Excerpt:
Everybody says; “trust yourself”. Or; “go with your gut”. This is essential if you want to live a good life that’s your own. Intuition and a feeling of self-confidence are important. But often it’s also important to be open to the possibility that you may not be right. Especially if you’re a beginner in some area of your life.
If you think that you are almost always right, or that you “know how things work”, you get be right. This can be very emotionally satisfying. However, it also creates a mental rigidity. Your view of reality will feel familiar and safe. But barring some major, chocking event radically changing your perspective, it will also limit your potential for growth and exploration of new parts of yourself and the world since your present personal reality is “right”.
Also, the more important something is, the more important it will feel to be right about it, to have that emotional security. For most this might be your love life or your career. But I do believe this applies to all personal growth, no matter how important. And here’s the trap:
If you trust you gut it will often tell you what you know, what you have been taught and have practiced throughout your life. That emotional gut feeling will almost always win over any logical reasons you might have for a change. Especially when deciding on and going through with those most important changes. You might say to yourself: “it doesn’t feel right”. But that is just your old thought patterns struggling to keep you on your usual route through life, struggling to keep you inside your comfort-zone.

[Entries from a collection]
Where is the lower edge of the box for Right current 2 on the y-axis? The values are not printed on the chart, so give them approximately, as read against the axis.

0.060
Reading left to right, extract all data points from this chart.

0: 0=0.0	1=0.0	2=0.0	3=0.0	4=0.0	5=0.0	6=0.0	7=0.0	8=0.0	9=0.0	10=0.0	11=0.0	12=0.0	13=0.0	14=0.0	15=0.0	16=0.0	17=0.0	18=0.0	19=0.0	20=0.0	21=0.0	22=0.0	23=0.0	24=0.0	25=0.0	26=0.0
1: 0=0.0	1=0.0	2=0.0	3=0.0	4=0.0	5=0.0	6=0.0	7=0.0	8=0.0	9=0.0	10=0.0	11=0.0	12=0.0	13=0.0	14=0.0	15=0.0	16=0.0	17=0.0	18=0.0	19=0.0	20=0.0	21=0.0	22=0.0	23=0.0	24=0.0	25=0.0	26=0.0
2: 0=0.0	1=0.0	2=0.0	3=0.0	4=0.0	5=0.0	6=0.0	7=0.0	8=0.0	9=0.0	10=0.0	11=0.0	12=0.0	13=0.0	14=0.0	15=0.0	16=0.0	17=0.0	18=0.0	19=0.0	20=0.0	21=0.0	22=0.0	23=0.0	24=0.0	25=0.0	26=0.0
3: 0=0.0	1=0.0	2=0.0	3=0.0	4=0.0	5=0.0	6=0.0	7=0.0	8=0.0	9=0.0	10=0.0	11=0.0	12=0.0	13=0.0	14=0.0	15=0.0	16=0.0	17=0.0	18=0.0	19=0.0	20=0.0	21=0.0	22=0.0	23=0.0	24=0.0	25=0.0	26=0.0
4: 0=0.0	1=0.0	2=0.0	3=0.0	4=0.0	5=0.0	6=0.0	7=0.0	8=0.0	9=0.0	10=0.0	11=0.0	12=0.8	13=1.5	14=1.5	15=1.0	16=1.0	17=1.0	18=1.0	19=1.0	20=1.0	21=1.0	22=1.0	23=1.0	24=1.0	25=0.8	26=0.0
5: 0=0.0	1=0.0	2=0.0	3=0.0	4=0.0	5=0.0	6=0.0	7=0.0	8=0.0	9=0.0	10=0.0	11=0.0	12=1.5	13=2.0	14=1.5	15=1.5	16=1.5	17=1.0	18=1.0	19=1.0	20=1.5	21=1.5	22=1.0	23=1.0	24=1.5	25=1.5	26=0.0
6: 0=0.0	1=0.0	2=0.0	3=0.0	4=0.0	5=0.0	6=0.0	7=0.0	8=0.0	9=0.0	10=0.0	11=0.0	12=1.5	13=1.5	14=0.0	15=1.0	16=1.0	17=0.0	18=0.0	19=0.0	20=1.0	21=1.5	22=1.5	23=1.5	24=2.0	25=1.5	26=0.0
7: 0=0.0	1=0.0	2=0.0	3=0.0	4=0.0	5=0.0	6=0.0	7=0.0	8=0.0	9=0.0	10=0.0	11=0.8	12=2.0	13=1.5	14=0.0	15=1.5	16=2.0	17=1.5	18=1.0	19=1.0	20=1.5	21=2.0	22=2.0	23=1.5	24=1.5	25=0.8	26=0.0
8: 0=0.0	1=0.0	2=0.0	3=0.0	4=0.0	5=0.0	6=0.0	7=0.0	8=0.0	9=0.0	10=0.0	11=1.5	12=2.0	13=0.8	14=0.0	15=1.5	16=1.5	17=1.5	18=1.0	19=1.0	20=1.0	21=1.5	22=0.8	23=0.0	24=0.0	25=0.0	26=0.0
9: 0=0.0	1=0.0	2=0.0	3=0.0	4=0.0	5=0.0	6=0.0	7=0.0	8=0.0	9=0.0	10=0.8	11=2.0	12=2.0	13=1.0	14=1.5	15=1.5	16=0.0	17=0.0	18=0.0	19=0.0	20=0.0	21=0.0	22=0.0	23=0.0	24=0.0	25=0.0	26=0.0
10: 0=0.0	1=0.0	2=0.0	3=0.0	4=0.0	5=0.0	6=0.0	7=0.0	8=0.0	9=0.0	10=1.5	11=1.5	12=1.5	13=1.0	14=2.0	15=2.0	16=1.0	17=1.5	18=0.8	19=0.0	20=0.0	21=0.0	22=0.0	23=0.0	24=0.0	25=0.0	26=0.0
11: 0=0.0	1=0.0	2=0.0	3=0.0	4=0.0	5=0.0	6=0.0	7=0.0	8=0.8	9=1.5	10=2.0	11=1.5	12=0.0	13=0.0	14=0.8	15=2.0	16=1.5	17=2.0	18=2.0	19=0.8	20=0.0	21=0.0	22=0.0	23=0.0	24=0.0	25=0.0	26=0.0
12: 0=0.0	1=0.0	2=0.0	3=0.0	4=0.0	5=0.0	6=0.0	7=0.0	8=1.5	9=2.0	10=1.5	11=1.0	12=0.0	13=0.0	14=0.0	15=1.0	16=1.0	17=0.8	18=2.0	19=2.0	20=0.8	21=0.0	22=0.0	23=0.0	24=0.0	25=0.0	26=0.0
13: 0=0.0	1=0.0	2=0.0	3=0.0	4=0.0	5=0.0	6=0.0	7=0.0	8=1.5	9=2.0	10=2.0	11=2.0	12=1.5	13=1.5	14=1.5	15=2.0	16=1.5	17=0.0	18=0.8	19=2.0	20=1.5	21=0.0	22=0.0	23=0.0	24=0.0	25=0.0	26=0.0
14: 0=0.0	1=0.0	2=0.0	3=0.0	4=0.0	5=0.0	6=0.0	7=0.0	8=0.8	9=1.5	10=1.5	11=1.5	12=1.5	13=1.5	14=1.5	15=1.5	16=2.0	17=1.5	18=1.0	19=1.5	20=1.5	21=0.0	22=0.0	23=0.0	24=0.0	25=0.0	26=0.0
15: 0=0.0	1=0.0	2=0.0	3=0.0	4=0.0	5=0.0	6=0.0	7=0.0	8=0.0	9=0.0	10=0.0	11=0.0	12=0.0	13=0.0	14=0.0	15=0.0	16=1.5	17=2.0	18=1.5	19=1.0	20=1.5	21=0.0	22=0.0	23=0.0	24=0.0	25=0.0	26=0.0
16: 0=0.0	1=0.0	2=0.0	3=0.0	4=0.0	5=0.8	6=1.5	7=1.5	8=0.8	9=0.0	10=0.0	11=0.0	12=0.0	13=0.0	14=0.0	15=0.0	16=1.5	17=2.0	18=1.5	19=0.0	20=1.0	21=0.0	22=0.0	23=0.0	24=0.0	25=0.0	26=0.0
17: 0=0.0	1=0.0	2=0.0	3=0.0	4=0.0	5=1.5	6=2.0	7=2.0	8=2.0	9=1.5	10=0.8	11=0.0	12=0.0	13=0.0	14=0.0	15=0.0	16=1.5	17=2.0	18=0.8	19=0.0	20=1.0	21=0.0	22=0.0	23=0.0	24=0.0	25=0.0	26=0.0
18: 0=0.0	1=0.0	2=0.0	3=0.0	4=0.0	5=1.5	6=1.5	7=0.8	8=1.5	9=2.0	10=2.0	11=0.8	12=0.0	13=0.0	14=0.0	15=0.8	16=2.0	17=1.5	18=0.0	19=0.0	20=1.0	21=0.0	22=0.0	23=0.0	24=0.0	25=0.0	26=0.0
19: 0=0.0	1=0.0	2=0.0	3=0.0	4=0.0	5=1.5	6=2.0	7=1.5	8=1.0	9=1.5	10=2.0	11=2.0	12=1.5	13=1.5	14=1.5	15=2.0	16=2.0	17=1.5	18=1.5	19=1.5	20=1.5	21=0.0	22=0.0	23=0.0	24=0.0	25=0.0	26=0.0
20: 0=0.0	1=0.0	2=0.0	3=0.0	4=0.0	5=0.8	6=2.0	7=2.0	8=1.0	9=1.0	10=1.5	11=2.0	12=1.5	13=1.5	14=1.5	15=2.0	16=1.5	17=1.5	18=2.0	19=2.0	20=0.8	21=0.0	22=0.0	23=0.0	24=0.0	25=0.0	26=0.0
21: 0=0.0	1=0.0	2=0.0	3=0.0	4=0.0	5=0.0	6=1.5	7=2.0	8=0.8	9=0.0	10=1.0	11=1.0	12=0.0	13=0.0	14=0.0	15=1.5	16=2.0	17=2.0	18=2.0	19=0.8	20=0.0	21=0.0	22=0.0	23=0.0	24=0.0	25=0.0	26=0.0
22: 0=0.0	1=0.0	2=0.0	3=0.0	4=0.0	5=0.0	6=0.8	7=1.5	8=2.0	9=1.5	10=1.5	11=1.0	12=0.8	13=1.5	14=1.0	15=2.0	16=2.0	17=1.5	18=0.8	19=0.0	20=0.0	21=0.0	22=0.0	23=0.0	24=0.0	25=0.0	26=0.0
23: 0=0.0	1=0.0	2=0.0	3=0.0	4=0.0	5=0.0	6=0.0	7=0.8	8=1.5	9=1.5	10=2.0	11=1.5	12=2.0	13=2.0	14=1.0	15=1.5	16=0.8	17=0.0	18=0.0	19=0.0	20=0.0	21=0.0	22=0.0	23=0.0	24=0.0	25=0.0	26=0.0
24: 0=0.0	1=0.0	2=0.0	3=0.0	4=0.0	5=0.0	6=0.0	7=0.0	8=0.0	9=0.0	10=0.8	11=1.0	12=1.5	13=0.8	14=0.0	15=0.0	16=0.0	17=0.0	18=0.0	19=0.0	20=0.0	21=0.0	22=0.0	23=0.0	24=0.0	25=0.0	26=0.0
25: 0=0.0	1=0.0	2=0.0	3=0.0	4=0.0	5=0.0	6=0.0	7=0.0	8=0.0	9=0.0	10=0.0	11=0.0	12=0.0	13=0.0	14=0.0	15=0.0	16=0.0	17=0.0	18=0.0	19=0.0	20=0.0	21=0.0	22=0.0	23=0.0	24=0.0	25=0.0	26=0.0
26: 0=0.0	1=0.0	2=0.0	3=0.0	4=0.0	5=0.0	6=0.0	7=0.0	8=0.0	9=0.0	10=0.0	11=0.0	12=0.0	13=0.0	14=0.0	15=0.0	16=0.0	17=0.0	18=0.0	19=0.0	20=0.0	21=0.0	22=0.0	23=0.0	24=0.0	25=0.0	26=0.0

Problems and tasks:
[a] In the passage about trusting your gut, what does the emotional gut feeling almost always win over?
[b] Continue the passage about trusting your gut, starting right after its last sentence.

Outputs in order:
[a] It almost always wins over any logical reasons you might have for a change.

[b]
Instead, using your common sense, just try and let go of those feelings in one area for a short time. Consult books and seek out information from the leading experts in some area that you’d like to improve in your life. Create a new habit by using that information for 21 days (the commonly cited number of days it takes to establish a new habit) or, perhaps even better, with Steve PavlinaÂ´s 30 day trial.
Also, try to avoid the beginner’s trap of doing your own modifications on experts advice based on what you feel is right (I know I’ve done myself that too many times). It’s likely to lead to confusion and results that are not as good as they might have been.
Just try it. There’s a good possibility you’ll get something valuable out of the experience. Being right is nice. But going beyond right, maybe just once in a while, can open up many new and exciting possibilities in your life.